Justement le dossier du Hirak du Rif revêt, pour beaucoup, une dimension politique. Pensez-vous qu’il cristallise, dans son essence, la problématique d’une justice territoriale qui doit encore être consacrée ?

Dans l’esprit des activistes, oui. Dans l’esprit aussi des défenseurs des droits de l’Homme.

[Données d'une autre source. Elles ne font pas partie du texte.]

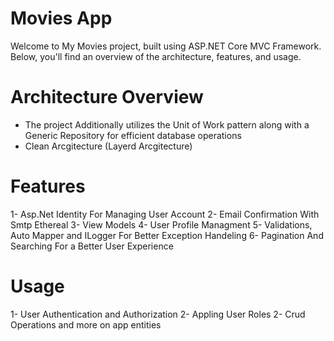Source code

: # Movies App

 Welcome to My Movies project, built using ASP.NET Core MVC Framework. Below, you'll find an overview of the architecture, features, and usage.

 # Architecture Overview 
 - The project Additionally utilizes the Unit of Work pattern along with a Generic Repository for efficient database operations
 - Clean Arcgitecture (Layerd Arcgitecture)

 # Features

 1- Asp.Net Identity For Managing User Account
 2- Email Confirmation With Smtp Ethereal
 3- View Models
 4- User Profile Managment
 5- Validations, Auto Mapper and ILogger For Better Exception Handeling
 6- Pagination And Searching For a Better User Experience 

 # Usage 
 1- User Authentication and Authorization 
 2- Appling User Roles
 2- Crud Operations and more on app entities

On ne peut démentir cette idée que par une réconciliation. Sans cela, nous sommes quelque part dans l’impasse d’une situation qui pèse sur les gouvernants et les gouvernés. Elle pèse incontestablement sur les détenus, sur leurs familles, mais aussi sur tous les citoyens marocains.

Que pensez-vous du transfert des détenus de Casablanca vers d’autres prisons dans le nord, avant d'avoir eu la possibilité de se pourvoir en cassation ?

Je ne peux que regretter cette décision qui ne contribue pas à l’apaisement mais bien au contraire, elle consacre un durcissement et une intensification des rapports de force. Ceci étant, je garde espoir.